Je me rappelle une intervention spectaculaire – nous sommes au début des années 80…- d’un jeune sous-secrétaire d’Etat, qui dénonçait le trafic des enfants haïtiens vers l’étranger. Les réseaux d’alors utilisaient de savants mécanismes d’adoptions détournées. Ne disposant plus de ma vieille collection de journaux «Le Nouveau-Monde», j’évite les imprécisions autour de la date, mais le fait d’armes portait la signature de Daniel Supplice – nous étions entre novembre 1979 et avril 1980-. Un inquiétant aspect de nos affaires avait été clairement dénoncé…
Si quelque chose a bien réussi, au cours des cinquante dernières années en Haïti, pour le renforcement de la marche-arrière institutionnalisée, il s’agit de la profonde mise en place structurée, par les forces politiques et financières internes, dans le but de maintenir à l’écart la diaspora constructive. S’il vous est arrivé de saisir les sous-entendus et les non-dits des discours décousus, de différents secteurs, diaboliquement malveillants pour la plupart, qui enragent sur la nationalité de celui-ci ou le passeport de cet autre-là, armez-vous de courage cynique. Osez enquêter, dans les missions diplomatiques de Port-au-Prince, sur la couleur réelle du drapeau hissé dans le cœur de tel politicien (parlementaire ou autre !) et aussi vers quelle(s) lointaine (s) caisse(s) favorable(s), atterrissent leurs affections en deniers métalliques. Ah oui, amis et parents de la diaspora, de nombreuses interrogations pèsent sur notre patriciat «nationaliste» !

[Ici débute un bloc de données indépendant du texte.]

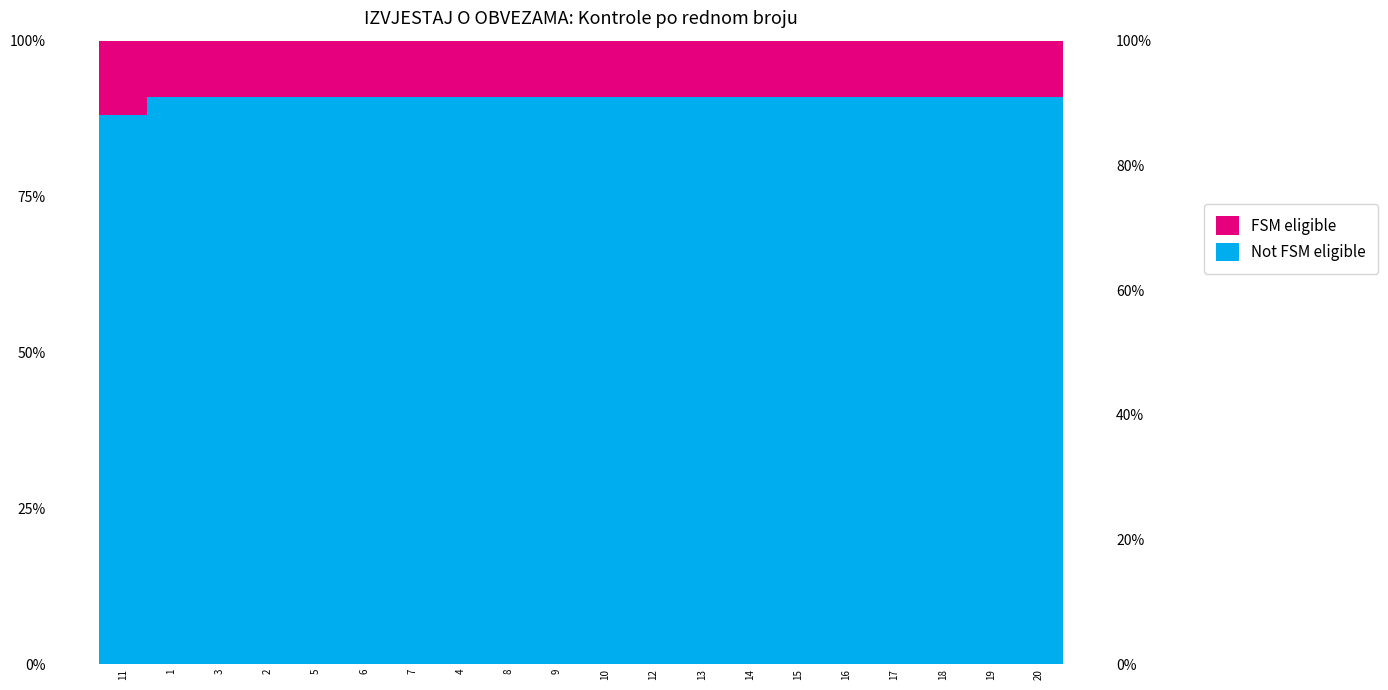

Which series has the largest range (max minus min)?

Not FSM eligible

Affaiblir, par tous les moyens la participation civique active de la diaspora, dans les affaires de la république, est un programme sur lequel, les «ismes» d’hier et d’aujourd’hui, de la gauche patatiste à la droite moitrinaire, la communauté internationale, dans son ancien et nouveau formatage, se sont férocement entendus. Sur ce point, triste point, ils rappellent quelques grands révolutionnaires de 1946 et de 1957 : «A bas les mulâtres, vive les mulâtresses» !
Seule une puissante diaspora nous aidera…
En considérant, soigneusement, le bilan des actions posées par les grands «amis» d’Haïti, depuis 1986 et particulièrement à partir de leur golden era – de 1994 à nos jours –, nous devrions, sincèrement, nous préoccuper.
La modernisation du cadre juridique et la mise en marche de structures d’accueil crédibles, pour convenablement traiter notre diaspora, restent l’une des rares issues concrètes, pour prétendre entrer – déjà en retard !– dans le XXIème siècle. Seule une diaspora puissante nous aidera à casser notre devise opérationnelle : «En Haïti, les analphabètes sont un problème, et les intellectuels, un danger permanent… » !
Sans oublier que le cahier des histoires autour du pays natal ne manque pas de surprises : en Espagne, on me prenait pour «marocain» !
Gilbert Mervilus
Février-Mars 2012[1] Livre de Pascal Boniface, 2011
[2] Voir Pierre Péan, scandales polico-financiers en France, La République des Mallettes, Fayard 2011.
[3]Ouvrage célèbre de Georges Anglade, qui introduisit toute une génération aux sciences sociales modernes.
[4] Prononcé par le Dr. Carlo A. Désinor à la sortie de son ouvrage DANIEL (Fignolé), en 1987.